The Execution Curve: Turning Strategy into Global Impact
In 2026, enterprises know what they want to achieve. The harder challenge is making it happen consistently across functions, geographies, and partner ecosystems. Increasingly, that responsibility sits with GCCs.
The Execution Curve: Turning Strategy into Global Impact captures the shift from experimentation to execution maturity, where leaders must prove what works, scale it, and embed it as business as usual across globally distributed operating models.
Engage – Bengaluru 2026 focuses on how GCC, GBS, technology, transformation, and service delivery leaders move up the execution curve by strengthening measurement, redesigning operating models, and implementing Systems of Execution, the orchestration layer that connects intelligence to coordinated action across teams, workflows, data, and partners.
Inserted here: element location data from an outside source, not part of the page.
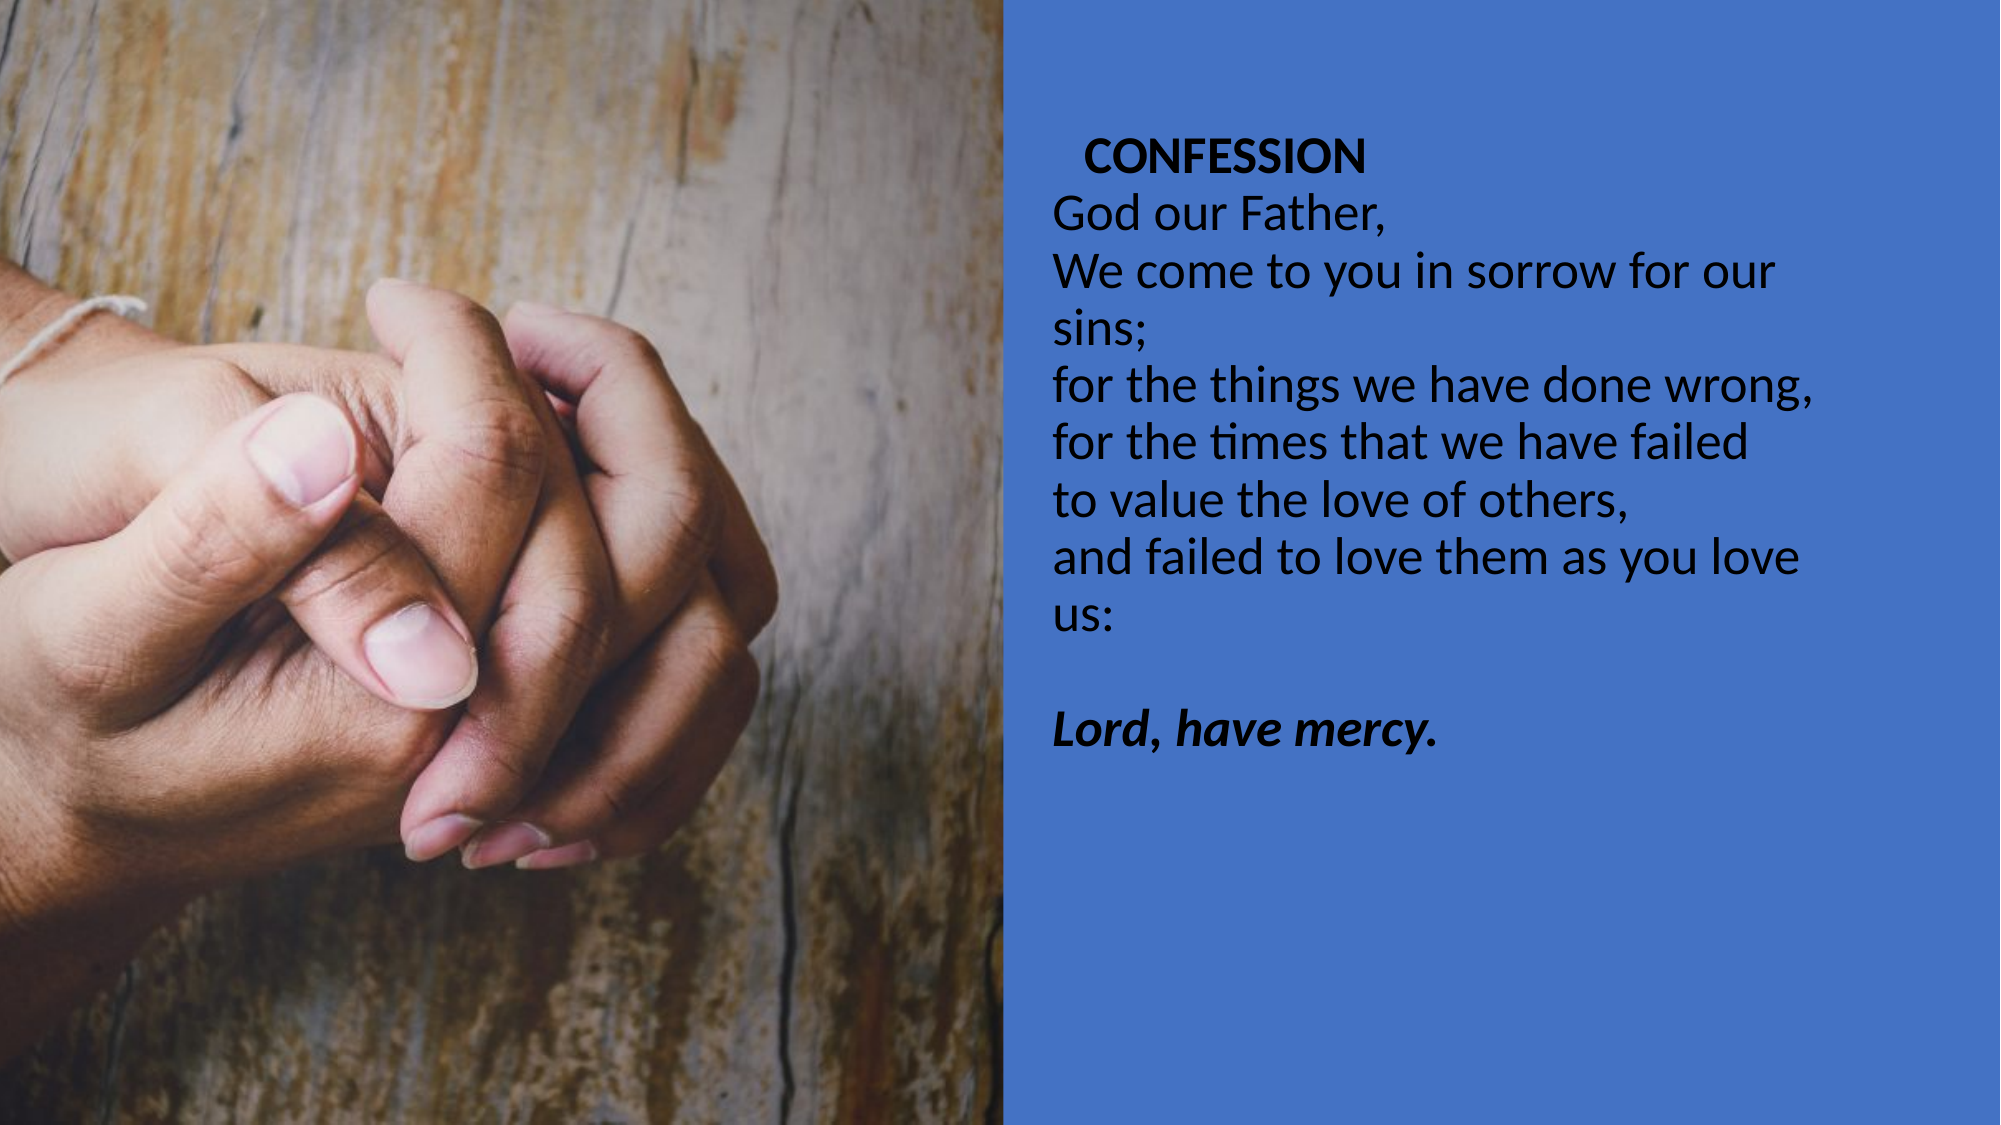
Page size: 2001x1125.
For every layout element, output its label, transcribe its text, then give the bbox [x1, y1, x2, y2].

picture [0, 0, 1004, 1125]
list CONFESSION God our Father, We come to you in sorrow for our sins; for the things we have done wrong, for the times that we have failed to value the love of others, and failed to love them as you love us: Lord, have mercy. [1037, 120, 1890, 776]
text_box [1004, 0, 2000, 1125]
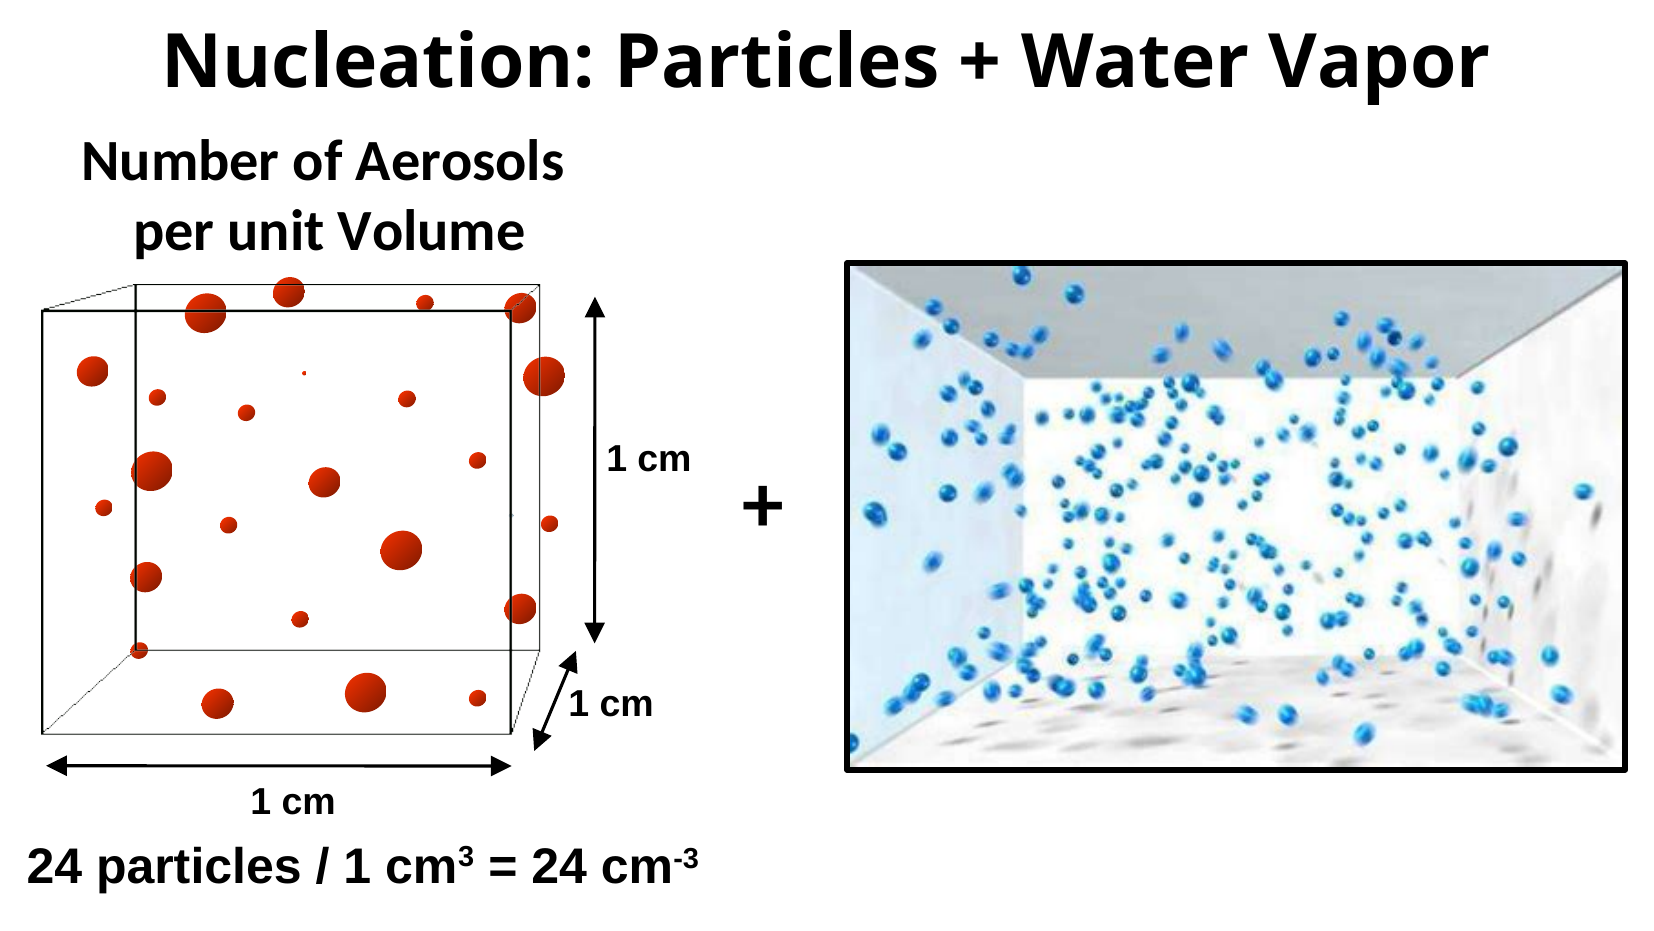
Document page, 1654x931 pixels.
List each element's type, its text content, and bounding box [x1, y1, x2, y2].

text_box + [732, 447, 796, 563]
text_box 1 cm [162, 772, 425, 829]
text_box [276, 277, 303, 284]
text_box 24 particles / 1 cm3 = 24 cm-3 [11, 829, 715, 903]
picture [41, 284, 542, 738]
text_box [542, 515, 559, 532]
picture [850, 266, 1623, 767]
text_box 1 cm [532, 681, 690, 726]
text_box [542, 356, 565, 397]
text_box Number of Aerosols per unit Volume [61, 121, 598, 263]
title Nucleation: Particles + Water Vapor [0, 7, 1654, 118]
text_box 1 cm [570, 436, 728, 481]
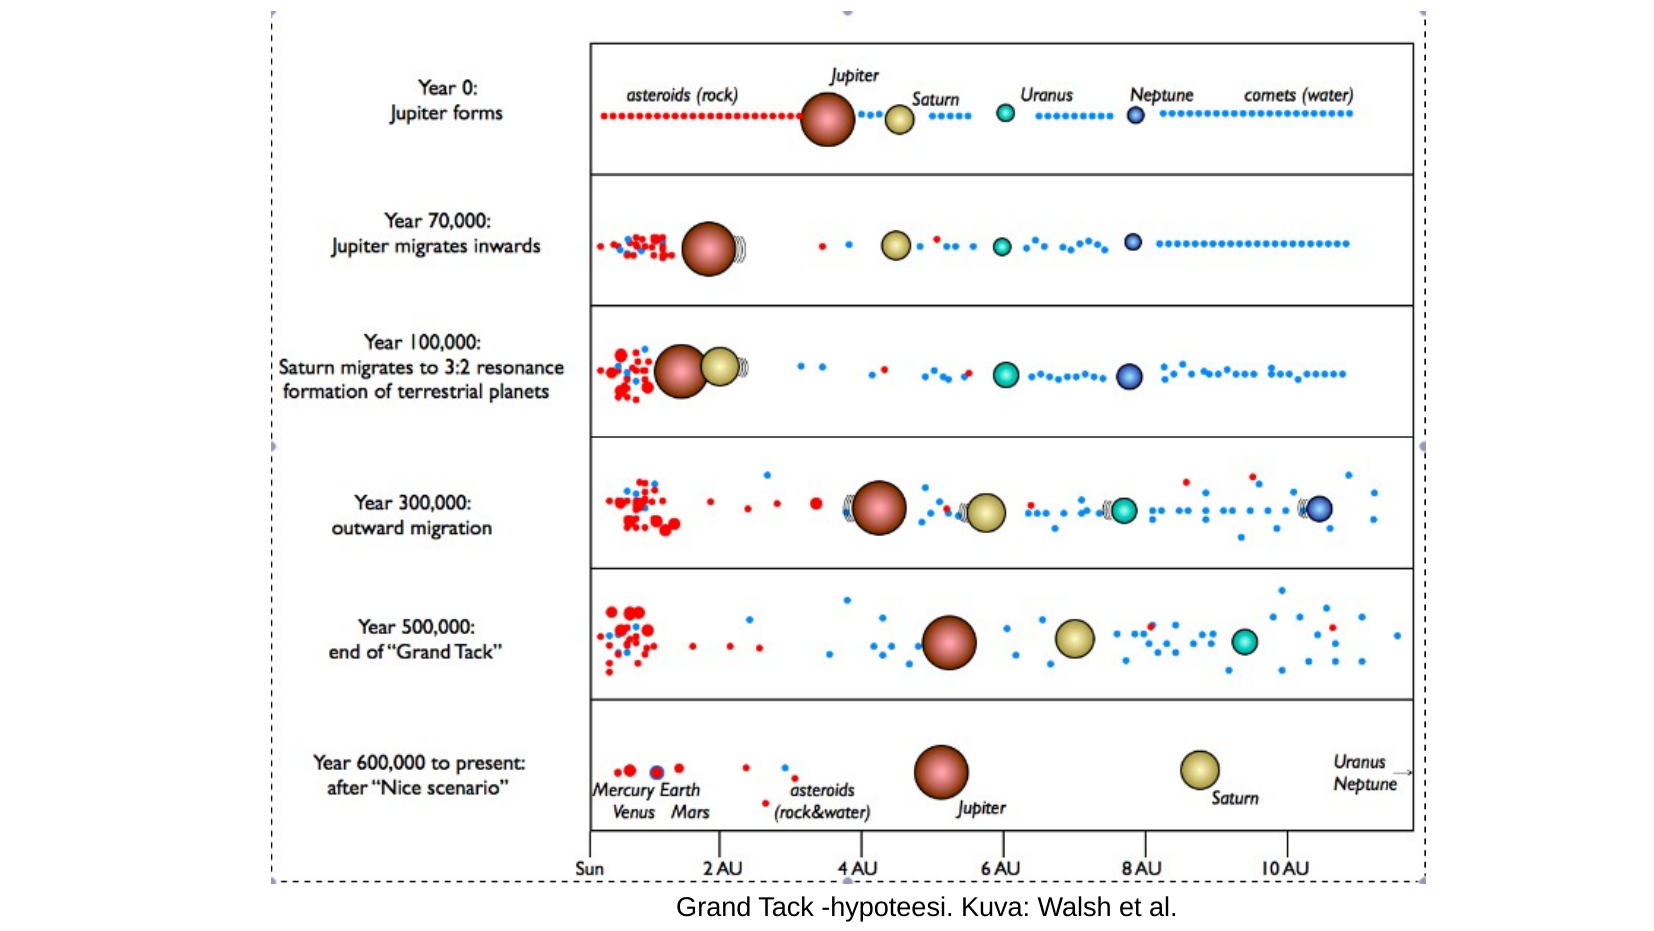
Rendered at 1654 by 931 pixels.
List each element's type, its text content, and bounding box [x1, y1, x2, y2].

text_box Grand Tack -hypoteesi. Kuva: Walsh et al. [661, 885, 1193, 931]
picture [271, 11, 1426, 884]
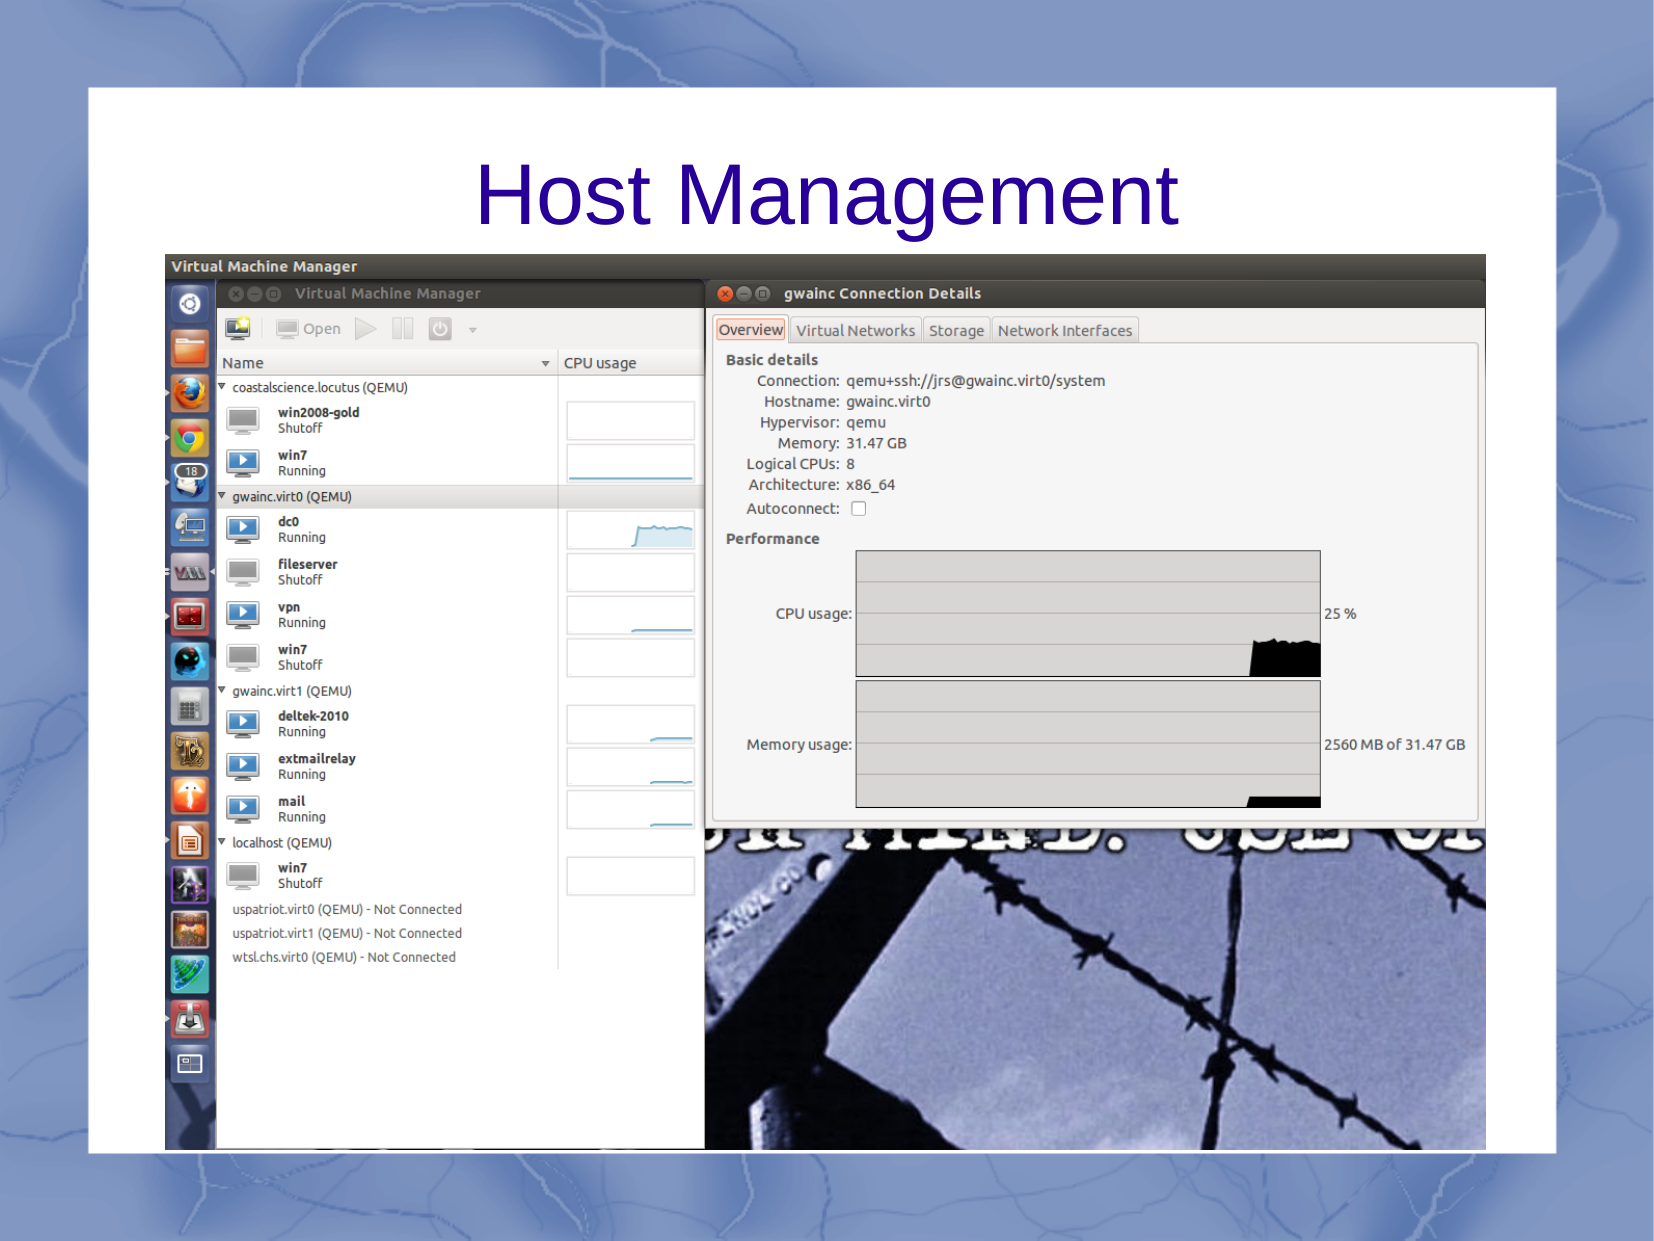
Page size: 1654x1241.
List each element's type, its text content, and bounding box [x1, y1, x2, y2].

picture [0, 0, 1654, 1241]
title Host Management [118, 90, 1536, 298]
India has become the center of gravity for global execution, with GCCs evolving into enterprise engines for AI adoption, digital transformation, and innovation at scale. The question is no longer whether GCCs create value, but how consistently they can deliver measurable enterprise outcomes.
With more than 300 new offshore and nearshore GCCs established globally for the second year in a row and 67% of enterprise and GCC leaders planning to engage providers to drive their transformation agenda (Everest Group Research), the focus is shifting from building capability to proving impact. The program will examine what it takes for GCCs to convert AI and automation initiatives into durable enterprise value at scale, moving beyond pilots to sustained, measurable outcomes and advancing from A3 toward A4 (automation, AI, agentic systems, and arbitrage).
This is not about vision. It is about execution that delivers, scales, and holds up under real-world conditions.